Rutledge filed a brief February 25, 2020, that requested that the Supreme Court reverse the US Court of Appeals for the Eighth District’s earlier decision to maintain that Arkansas’ statute regulating PBMs’ drug-reimbursement rates is preempted by the Employee Retirement Income Security Act of 1974 (ERISA).2

ERISA precludes states from regulating employee benefit plans but not third-party vendors hired by the plans, according to the pharmacy organizations, according to the document.2

“When every state pharmacy association across the country unites to say, ‘This is a problem in our state,’ you know it’s important issue. PBMs should not be able to hide behind ERISA to avoid state regulation,” said Rebecca Snead, chief executive officer and executive vice president of the NASPA.1

In response to Rutledge’s brief, the Pharmaceutical Care Management Association (PCMA) issued a public statement that said the group was confident in the merits of its arguments in the case. 3

“We believe everyone deserves access to quality, affordable health care services, no matter the state one lives in. Unique state laws governing the administration of pharmacy benefits are proliferating across the country, establishing vastly different standards,” according to the statement.

“These inconsistent and often conflicting state policies eliminate flexibility for plan sponsors and create significant and costly administrative inefficiencies. This will result in increased premiums and prescription drug costs for patients and payers,” the PCMA statement said in the statement. 3

“The ERISA has long enabled employers to provide consistent, nationwide health care benefits due to its preemption of state laws. Federal preemption is a vitally important issue to ensuring high quality health care for patients,” the PCMA added.3

Unregulated PBM business practices limit access to pharmacists’ care and optimal use of medications, according to Thomas E. Menighan, BSPharm, MBA, ScD (Hon), FAPhA, executive vice president of the APhA.1

“This is a matter of critical importance to the health and well-being of the American people,” he said in a statement.1 “A Supreme Court ruling in favor of Arkansas’ oversight of PBMs would ensure patients of fairness, transparency and access to a readily available, knowledgeable health care provider: their pharmacist.”

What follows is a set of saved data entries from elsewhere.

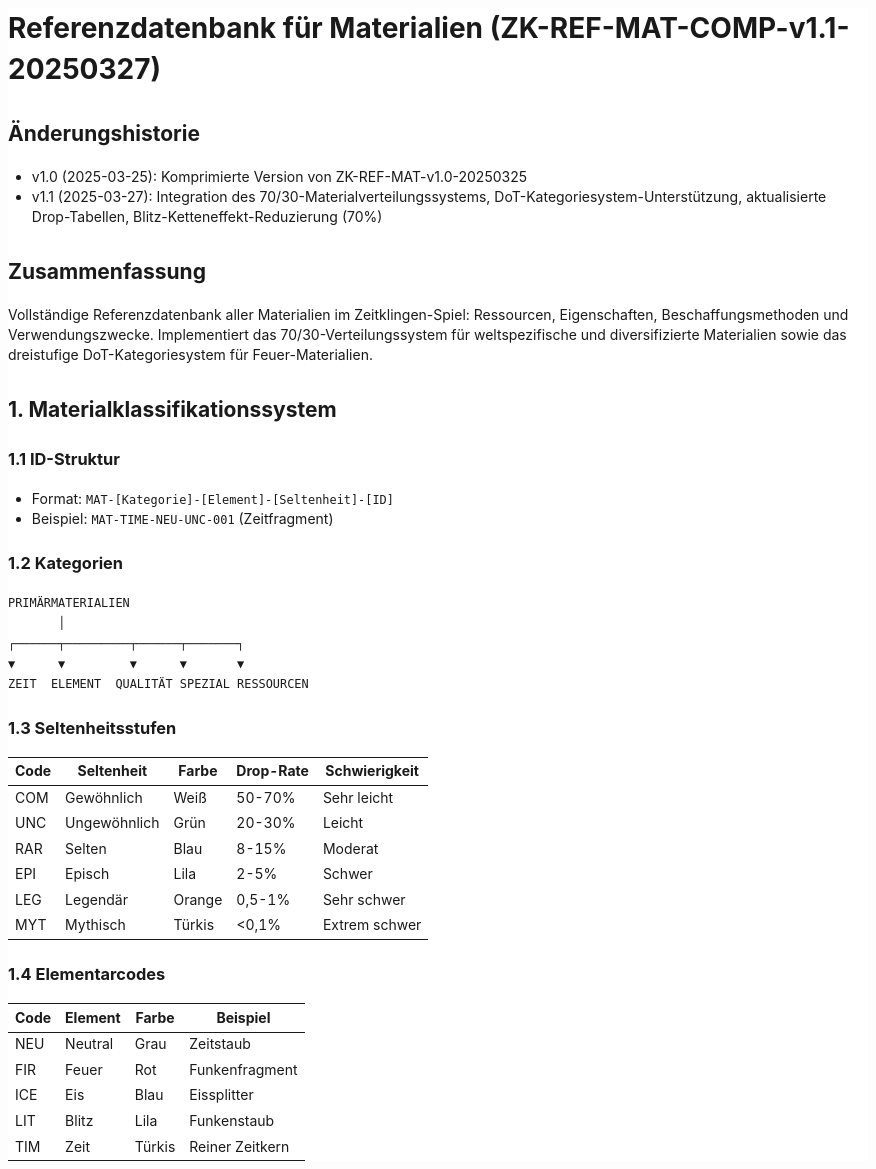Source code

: # Referenzdatenbank für Materialien (ZK-REF-MAT-COMP-v1.1-20250327)

## Änderungshistorie
- v1.0 (2025-03-25): Komprimierte Version von ZK-REF-MAT-v1.0-20250325
- v1.1 (2025-03-27): Integration des 70/30-Materialverteilungssystems, DoT-Kategoriesystem-Unterstützung, aktualisierte Drop-Tabellen, Blitz-Ketteneffekt-Reduzierung (70%)

## Zusammenfassung
Vollständige Referenzdatenbank aller Materialien im Zeitklingen-Spiel: Ressourcen, Eigenschaften, Beschaffungsmethoden und Verwendungszwecke. Implementiert das 70/30-Verteilungssystem für weltspezifische und diversifizierte Materialien sowie das dreistufige DoT-Kategoriesystem für Feuer-Materialien.

## 1. Materialklassifikationssystem

### 1.1 ID-Struktur
- Format: `MAT-[Kategorie]-[Element]-[Seltenheit]-[ID]`
- Beispiel: `MAT-TIME-NEU-UNC-001` (Zeitfragment)

### 1.2 Kategorien
```
PRIMÄRMATERIALIEN
       │
┌──────┬─────────┬──────┬───────┐
▼      ▼         ▼      ▼       ▼
ZEIT  ELEMENT  QUALITÄT SPEZIAL RESSOURCEN
```

### 1.3 Seltenheitsstufen
| Code | Seltenheit | Farbe | Drop-Rate | Schwierigkeit |
|------|------------|-------|-----------|---------------|
| COM | Gewöhnlich | Weiß | 50-70% | Sehr leicht |
| UNC | Ungewöhnlich | Grün | 20-30% | Leicht |
| RAR | Selten | Blau | 8-15% | Moderat |
| EPI | Episch | Lila | 2-5% | Schwer |
| LEG | Legendär | Orange | 0,5-1% | Sehr schwer |
| MYT | Mythisch | Türkis | <0,1% | Extrem schwer |

### 1.4 Elementarcodes
| Code | Element | Farbe | Beispiel |
|------|---------|-------|----------|
| NEU | Neutral | Grau | Zeitstaub |
| FIR | Feuer | Rot | Funkenfragment |
| ICE | Eis | Blau | Eissplitter |
| LIT | Blitz | Lila | Funkenstaub |
| TIM | Zeit | Türkis | Reiner Zeitkern |
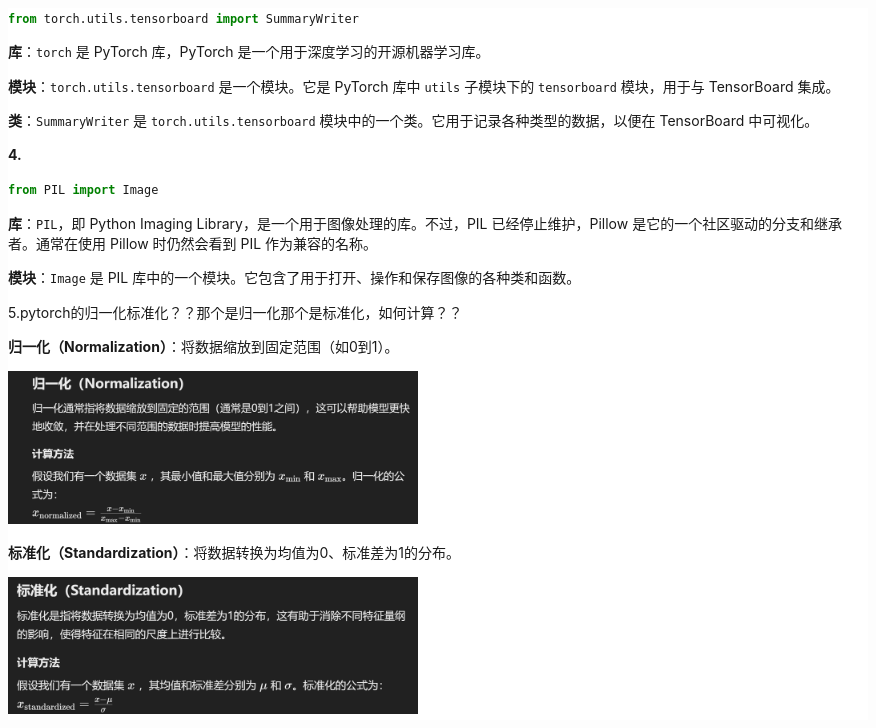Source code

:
 ```python
from torch.utils.tensorboard import SummaryWriter
```

**库**：`torch` 是 PyTorch 库，PyTorch 是一个用于深度学习的开源机器学习库。

**模块**：`torch.utils.tensorboard` 是一个模块。它是 PyTorch 库中 `utils` 子模块下的 `tensorboard` 模块，用于与 TensorBoard 集成。

**类**：`SummaryWriter` 是 `torch.utils.tensorboard` 模块中的一个类。它用于记录各种类型的数据，以便在 TensorBoard 中可视化。

**4.**

```python
from PIL import Image
```

**库**：`PIL`，即 Python Imaging Library，是一个用于图像处理的库。不过，PIL 已经停止维护，Pillow 是它的一个社区驱动的分支和继承者。通常在使用 Pillow 时仍然会看到 PIL 作为兼容的名称。

**模块**：`Image` 是 PIL 库中的一个模块。它包含了用于打开、操作和保存图像的各种类和函数。

5.pytorch的归一化标准化？？那个是归一化那个是标准化，如何计算？？

**归一化（Normalization）**：将数据缩放到固定范围（如0到1）。

<img src="./images/image-20240804171211685.png" alt="image-20240804171211685" style="zoom: 40%;" />

**标准化（Standardization）**：将数据转换为均值为0、标准差为1的分布。

<img src="./images/image-20240804171237351.png" alt="image-20240804171237351" style="zoom:40%;" />
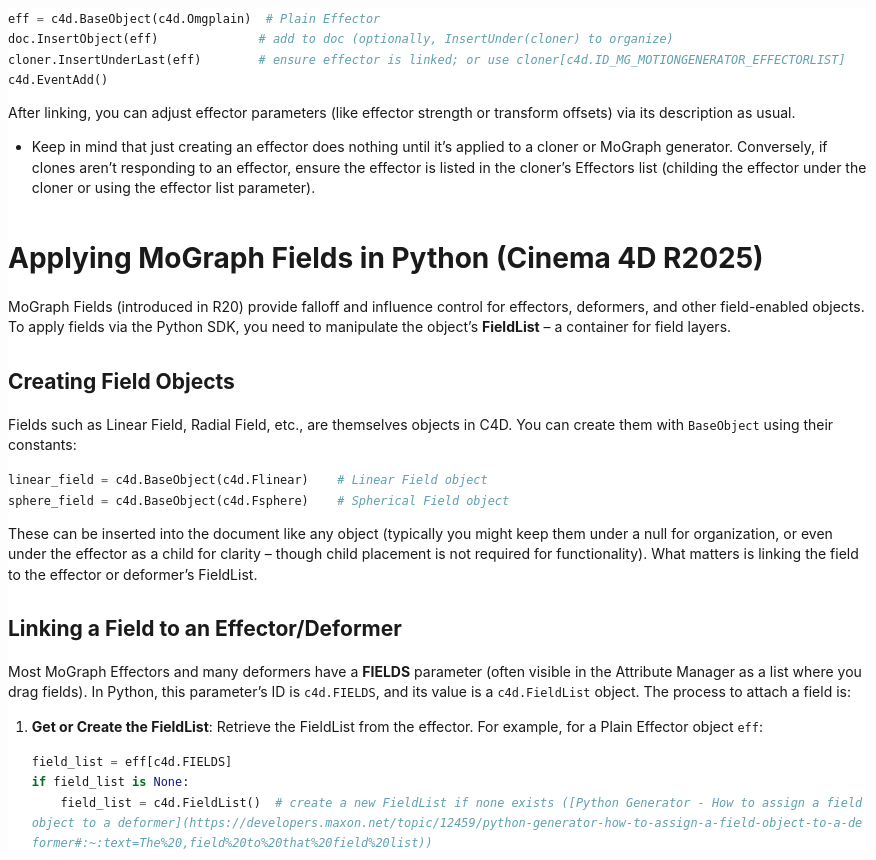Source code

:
   ```python
  eff = c4d.BaseObject(c4d.Omgplain)  # Plain Effector
  doc.InsertObject(eff)              # add to doc (optionally, InsertUnder(cloner) to organize)
  cloner.InsertUnderLast(eff)        # ensure effector is linked; or use cloner[c4d.ID_MG_MOTIONGENERATOR_EFFECTORLIST]
  c4d.EventAdd()
  ```

  After linking, you can adjust effector parameters (like effector strength or transform offsets) via its description as usual.

- Keep in mind that just creating an effector does nothing until it’s applied to a cloner or MoGraph generator. Conversely, if clones aren’t responding to an effector, ensure the effector is listed in the cloner’s Effectors list (childing the effector under the cloner or using the effector list parameter).

# Applying MoGraph Fields in Python (Cinema 4D R2025)

MoGraph Fields (introduced in R20) provide falloff and influence control for effectors, deformers, and other field-enabled objects. To apply fields via the Python SDK, you need to manipulate the object’s **FieldList** – a container for field layers.

## Creating Field Objects

Fields such as Linear Field, Radial Field, etc., are themselves objects in C4D. You can create them with `BaseObject` using their constants:

```python
linear_field = c4d.BaseObject(c4d.Flinear)    # Linear Field object
sphere_field = c4d.BaseObject(c4d.Fsphere)    # Spherical Field object
```

These can be inserted into the document like any object (typically you might keep them under a null for organization, or even under the effector as a child for clarity – though child placement is not required for functionality). What matters is linking the field to the effector or deformer’s FieldList.

## Linking a Field to an Effector/Deformer

Most MoGraph Effectors and many deformers have a **FIELDS** parameter (often visible in the Attribute Manager as a list where you drag fields). In Python, this parameter’s ID is `c4d.FIELDS`, and its value is a `c4d.FieldList` object. The process to attach a field is:

1. **Get or Create the FieldList**: Retrieve the FieldList from the effector. For example, for a Plain Effector object `eff`:

   ```python
   field_list = eff[c4d.FIELDS]
   if field_list is None:
       field_list = c4d.FieldList()  # create a new FieldList if none exists ([Python Generator - How to assign a field object to a deformer](https://developers.maxon.net/topic/12459/python-generator-how-to-assign-a-field-object-to-a-deformer#:~:text=The%20,field%20to%20that%20field%20list))
   ```
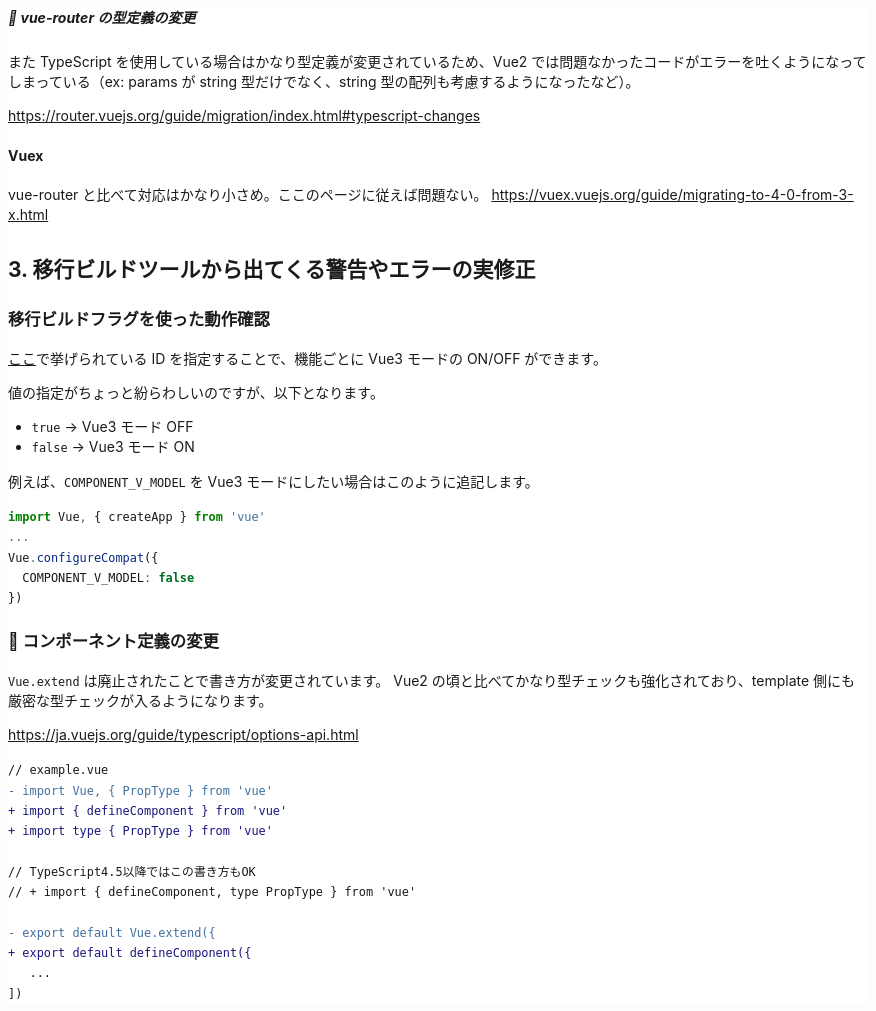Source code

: ##### 🔵 vue-router の型定義の変更

また TypeScript を使用している場合はかなり型定義が変更されているため、Vue2 では問題なかったコードがエラーを吐くようになってしまっている（ex: params が string 型だけでなく、string 型の配列も考慮するようになったなど）。

https://router.vuejs.org/guide/migration/index.html#typescript-changes

#### Vuex

vue-router と比べて対応はかなり小さめ。ここのページに従えば問題ない。
https://vuex.vuejs.org/guide/migrating-to-4-0-from-3-x.html

## 3. 移行ビルドツールから出てくる警告やエラーの実修正

### 移行ビルドフラグを使った動作確認

[ここ](https://v3-migration.vuejs.org/migration-build.html#feature-reference)で挙げられている ID を指定することで、機能ごとに Vue3 モードの ON/OFF ができます。

値の指定がちょっと紛らわしいのですが、以下となります。

- `true` -> Vue3 モード OFF
- `false` -> Vue3 モード ON

例えば、`COMPONENT_V_MODEL` を Vue3 モードにしたい場合はこのように追記します。

```ts:src/main.ts
import Vue, { createApp } from 'vue'
...
Vue.configureCompat({
  COMPONENT_V_MODEL: false
})
```

### 🔵 コンポーネント定義の変更

`Vue.extend` は廃止されたことで書き方が変更されています。
Vue2 の頃と比べてかなり型チェックも強化されており、template 側にも厳密な型チェックが入るようになります。

https://ja.vuejs.org/guide/typescript/options-api.html

```diff
// example.vue
- import Vue, { PropType } from 'vue'
+ import { defineComponent } from 'vue'
+ import type { PropType } from 'vue'

// TypeScript4.5以降ではこの書き方もOK
// + import { defineComponent, type PropType } from 'vue'

- export default Vue.extend({
+ export default defineComponent({
   ...
])
```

  • National Community Pharmacists Association. Pharmacy Groups File Amicus Brief Supporting State Level PBM Regulation [news release]. Alexandria, VA; March 2, 2020: NCPA website. https://www.ncpanet.org/newsroom/news-releases/2020/03/02/pharmacy-groups-file-amicus-brief-supporting-state-level-pbm-regulation Accessed March 2, 2020.
  • Brief for Petitioner. Rutledge v. Pharmaceutical Care Management Association. www.arkansasag.gov/site/assets/files/90135/2_24_20_pbm_brief.pdf. Filed February 24, 2020. Accessed March 2, 2020.
  • PCMA statement on the brief submitted by the State of Arkansas in the United States Supreme Court Rutledge v. PCMA [news release]. Washington, DC; February 25, 2020: Pharmaceutical Care Management Association website. pcmanet.org/pcma-statement-on-the-brief-submitted-by-the-state-of-arkansas-in-the-united-states-supreme-court-rutledge-v-pcma/. Accessed March 3, 2020.